The young king’s father, Louis the XV, had recently died after smallpox swept through the golden halls of Versailles. Fifty people were infected, eleven (including Louis XV) died.
Smallpox was disfiguring and deadly, and greatly feared. The only prevention was a medical treatment called “inoculation.” Inoculation was popular in most of Europe and in the Middle East, but the French were holdouts.
Inoculation meant taking pus from an actual smallpox lesion and injecting it under the skin of a healthy patient.
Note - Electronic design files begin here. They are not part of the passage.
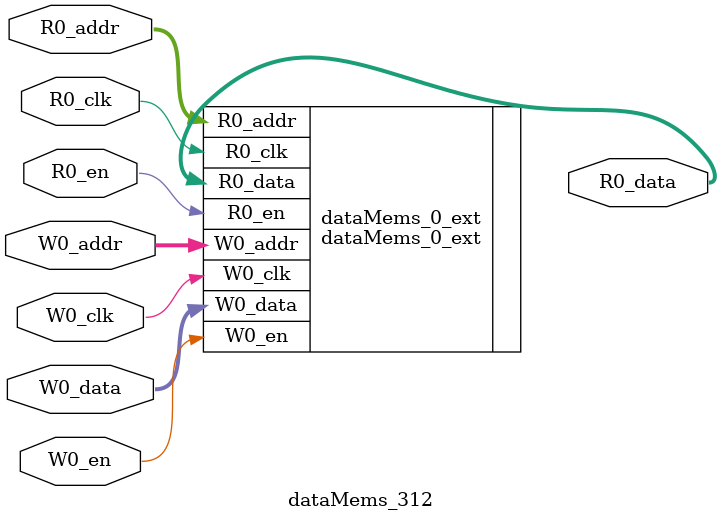
<source format=sv>
`ifndef RANDOMIZE
  `ifdef RANDOMIZE_REG_INIT
    `define RANDOMIZE
  `endif // RANDOMIZE_REG_INIT
`endif // not def RANDOMIZE
`ifndef RANDOMIZE
  `ifdef RANDOMIZE_MEM_INIT
    `define RANDOMIZE
  `endif // RANDOMIZE_MEM_INIT
`endif // not def RANDOMIZE

`ifndef RANDOM
  `define RANDOM $random
`endif // not def RANDOM

// Users can define 'PRINTF_COND' to add an extra gate to prints.
`ifndef PRINTF_COND_
  `ifdef PRINTF_COND
    `define PRINTF_COND_ (`PRINTF_COND)
  `else  // PRINTF_COND
    `define PRINTF_COND_ 1
  `endif // PRINTF_COND
`endif // not def PRINTF_COND_

// Users can define 'ASSERT_VERBOSE_COND' to add an extra gate to assert error printing.
`ifndef ASSERT_VERBOSE_COND_
  `ifdef ASSERT_VERBOSE_COND
    `define ASSERT_VERBOSE_COND_ (`ASSERT_VERBOSE_COND)
  `else  // ASSERT_VERBOSE_COND
    `define ASSERT_VERBOSE_COND_ 1
  `endif // ASSERT_VERBOSE_COND
`endif // not def ASSERT_VERBOSE_COND_

// Users can define 'STOP_COND' to add an extra gate to stop conditions.
`ifndef STOP_COND_
  `ifdef STOP_COND
    `define STOP_COND_ (`STOP_COND)
  `else  // STOP_COND
    `define STOP_COND_ 1
  `endif // STOP_COND
`endif // not def STOP_COND_

// Users can define INIT_RANDOM as general code that gets injected into the
// initializer block for modules with registers.
`ifndef INIT_RANDOM
  `define INIT_RANDOM
`endif // not def INIT_RANDOM

// If using random initialization, you can also define RANDOMIZE_DELAY to
// customize the delay used, otherwise 0.002 is used.
`ifndef RANDOMIZE_DELAY
  `define RANDOMIZE_DELAY 0.002
`endif // not def RANDOMIZE_DELAY

// Define INIT_RANDOM_PROLOG_ for use in our modules below.
`ifndef INIT_RANDOM_PROLOG_
  `ifdef RANDOMIZE
    `ifdef VERILATOR
      `define INIT_RANDOM_PROLOG_ `INIT_RANDOM
    `else  // VERILATOR
      `define INIT_RANDOM_PROLOG_ `INIT_RANDOM #`RANDOMIZE_DELAY begin end
    `endif // VERILATOR
  `else  // RANDOMIZE
    `define INIT_RANDOM_PROLOG_
  `endif // RANDOMIZE
`endif // not def INIT_RANDOM_PROLOG_

// Include register initializers in init blocks unless synthesis is set
`ifndef SYNTHESIS
  `ifndef ENABLE_INITIAL_REG_
    `define ENABLE_INITIAL_REG_
  `endif // not def ENABLE_INITIAL_REG_
`endif // not def SYNTHESIS

// Include rmemory initializers in init blocks unless synthesis is set
`ifndef SYNTHESIS
  `ifndef ENABLE_INITIAL_MEM_
    `define ENABLE_INITIAL_MEM_
  `endif // not def ENABLE_INITIAL_MEM_
`endif // not def SYNTHESIS

module dataMems_312(	// @[generators/ara/src/main/scala/UnsafeAXI4ToTL.scala:365:62]
  input  [4:0]  R0_addr,
  input         R0_en,
  input         R0_clk,
  output [66:0] R0_data,
  input  [4:0]  W0_addr,
  input         W0_en,
  input         W0_clk,
  input  [66:0] W0_data
);

  dataMems_0_ext dataMems_0_ext (	// @[generators/ara/src/main/scala/UnsafeAXI4ToTL.scala:365:62]
    .R0_addr (R0_addr),
    .R0_en   (R0_en),
    .R0_clk  (R0_clk),
    .R0_data (R0_data),
    .W0_addr (W0_addr),
    .W0_en   (W0_en),
    .W0_clk  (W0_clk),
    .W0_data (W0_data)
  );
endmodule


</source>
Ideally, the patient would develop a few smallpox blisters, feel crummy for a few days, and recover with full immunity to smallpox.
The procedure came with risk – a few inoculated patients contracted smallpox, but not at the 30% fatality rate of a full-blown infection.
But Louis XVI was on Team Science, and he wanted to encourage his people to do the same.
The king, along with his two brothers and a sister-in-law underwent inoculation. In other words, the entire line of succession.
Daily health bulletins were publicly posted, documenting the King’s inoculation experience:
“The king had a good night. Fever continues and is moderate. Local smallpox.”
“The king had slightly more fever with slight nausea. The king, as well as the princes and princess, continue to walk in the gardens.”
The reports continued for three more days, until the king was fever-free and the blisters dried out.
The king’s example made an impact. The people took up the banner and fashionable ladies sported pink-spotted “inoculation ribbons” pinned to their hats.
Oh, for a time when heads of state encouraged science and public health. Oh, for a time when leaders led by example.
Our leaders continue to downplay the surging measles outbreak – 500 cases in Texas alone. Yet, Texas Governor Greg Abbott has yet to say the words “vaccination” or “measles” in his responses to the ever-growing and spreading outbreak.
A Texas state representative recently filed a bill eliminating vaccination requirements for public school children.
At the national level, our leaders recently cut funding and personnel supporting vaccination for uninsured children through a network of sixty providers.
In Dallas County, cuts meant the cancellation of 50 community vaccination events – many in areas with low vaccination rates.
“It’s catastrophic,” said Claire Hannan, executive director of the Association of Immunization Managers.
And while we’re cutting funding for vaccinations, our national leaders decided to fund new “research” looking at autism and the MMR vaccine, despite six decades of evidence that childhood vaccines are safe and effective.
Louis XVI eventually lost his head in the bloody French Revolution, taking the fall for the excesses of his father and grandfather, but he stood up for what was right and true in science.
Oh, for leaders who stand up for science.
Oh, for leaders who stand up for public health.